» EXERCISE DETAILS
Scan the entries and copy each line where the word "manually" is present.

» RECORDS FOR THE TASK
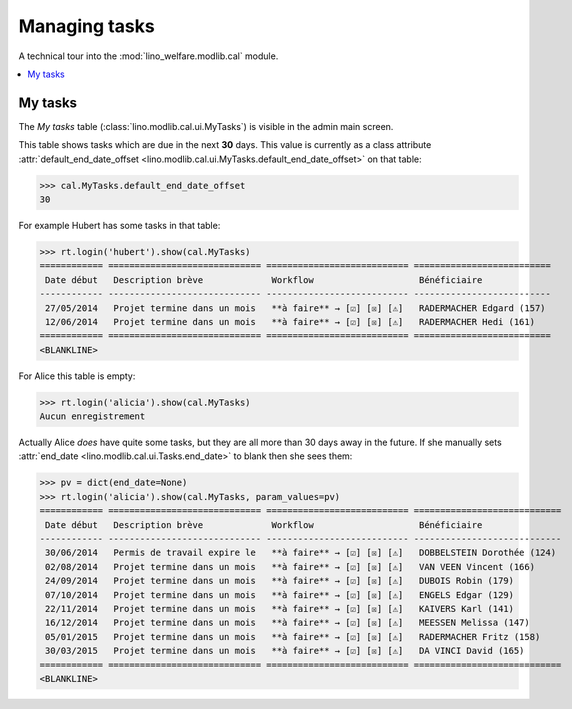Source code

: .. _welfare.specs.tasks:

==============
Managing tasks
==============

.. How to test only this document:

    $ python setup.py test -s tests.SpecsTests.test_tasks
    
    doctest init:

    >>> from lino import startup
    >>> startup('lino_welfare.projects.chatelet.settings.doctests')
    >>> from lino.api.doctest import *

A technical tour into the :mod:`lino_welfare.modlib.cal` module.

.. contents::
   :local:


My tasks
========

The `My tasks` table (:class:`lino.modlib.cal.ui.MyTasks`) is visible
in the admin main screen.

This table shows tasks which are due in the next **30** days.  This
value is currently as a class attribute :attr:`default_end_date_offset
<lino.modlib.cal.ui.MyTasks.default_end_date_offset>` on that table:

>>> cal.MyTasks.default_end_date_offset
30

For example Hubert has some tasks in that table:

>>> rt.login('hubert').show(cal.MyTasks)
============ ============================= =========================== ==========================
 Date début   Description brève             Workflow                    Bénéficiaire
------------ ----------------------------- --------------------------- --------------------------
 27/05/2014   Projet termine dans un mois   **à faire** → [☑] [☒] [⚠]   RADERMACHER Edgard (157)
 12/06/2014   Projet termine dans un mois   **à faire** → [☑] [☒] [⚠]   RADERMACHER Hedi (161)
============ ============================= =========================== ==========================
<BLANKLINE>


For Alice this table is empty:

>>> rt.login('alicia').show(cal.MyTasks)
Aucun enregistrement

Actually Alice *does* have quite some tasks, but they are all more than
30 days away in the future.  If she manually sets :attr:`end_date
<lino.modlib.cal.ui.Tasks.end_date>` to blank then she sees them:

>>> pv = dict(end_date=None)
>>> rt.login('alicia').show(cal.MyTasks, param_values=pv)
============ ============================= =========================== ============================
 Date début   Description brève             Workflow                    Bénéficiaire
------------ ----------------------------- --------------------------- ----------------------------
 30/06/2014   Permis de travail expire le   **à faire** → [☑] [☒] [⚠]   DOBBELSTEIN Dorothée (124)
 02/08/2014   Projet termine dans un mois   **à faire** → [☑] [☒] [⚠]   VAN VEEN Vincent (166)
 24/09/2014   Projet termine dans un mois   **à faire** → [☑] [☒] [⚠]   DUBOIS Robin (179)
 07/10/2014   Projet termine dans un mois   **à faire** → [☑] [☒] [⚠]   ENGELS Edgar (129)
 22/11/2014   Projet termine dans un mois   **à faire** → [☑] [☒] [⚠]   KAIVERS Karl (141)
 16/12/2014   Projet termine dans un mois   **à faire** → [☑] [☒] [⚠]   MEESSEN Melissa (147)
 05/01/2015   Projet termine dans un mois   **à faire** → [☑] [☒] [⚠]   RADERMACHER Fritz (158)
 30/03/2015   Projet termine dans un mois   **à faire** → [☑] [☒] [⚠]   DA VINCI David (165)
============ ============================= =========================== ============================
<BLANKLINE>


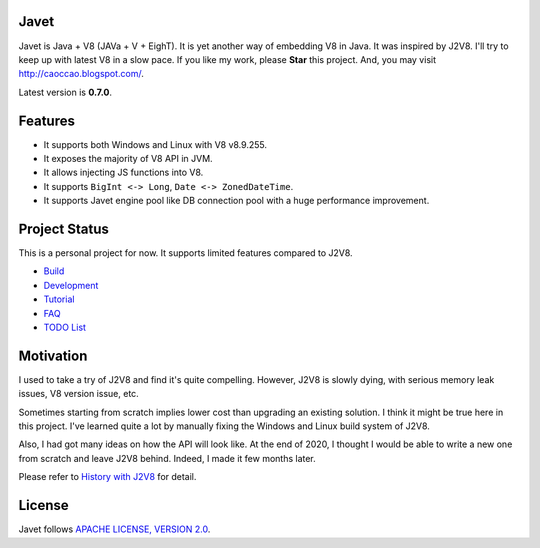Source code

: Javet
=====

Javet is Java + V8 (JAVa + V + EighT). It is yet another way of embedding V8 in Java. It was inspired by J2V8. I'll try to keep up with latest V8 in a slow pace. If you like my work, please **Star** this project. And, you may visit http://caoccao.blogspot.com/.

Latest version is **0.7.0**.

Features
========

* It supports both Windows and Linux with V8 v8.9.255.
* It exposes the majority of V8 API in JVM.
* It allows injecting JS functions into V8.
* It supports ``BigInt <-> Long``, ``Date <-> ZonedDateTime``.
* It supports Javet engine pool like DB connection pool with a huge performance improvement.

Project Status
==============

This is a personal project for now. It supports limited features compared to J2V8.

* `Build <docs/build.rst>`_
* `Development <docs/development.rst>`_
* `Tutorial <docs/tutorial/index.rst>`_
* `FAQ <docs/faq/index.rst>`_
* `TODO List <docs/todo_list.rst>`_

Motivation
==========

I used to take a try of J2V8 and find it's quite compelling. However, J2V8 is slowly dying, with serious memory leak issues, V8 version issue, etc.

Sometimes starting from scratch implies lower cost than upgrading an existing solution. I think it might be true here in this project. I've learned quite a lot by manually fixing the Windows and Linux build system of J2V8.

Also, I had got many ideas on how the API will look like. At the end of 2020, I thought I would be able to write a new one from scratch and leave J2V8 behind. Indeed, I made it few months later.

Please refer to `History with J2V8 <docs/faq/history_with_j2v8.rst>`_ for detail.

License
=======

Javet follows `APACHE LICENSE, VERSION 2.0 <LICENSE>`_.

» OUTPUT OF THE EXERCISE
30 days away in the future.  If she manually sets :attr:`end_date
Sometimes starting from scratch implies lower cost than upgrading an existing solution. I think it might be true here in this project. I've learned quite a lot by manually fixing the Windows and Linux build system of J2V8.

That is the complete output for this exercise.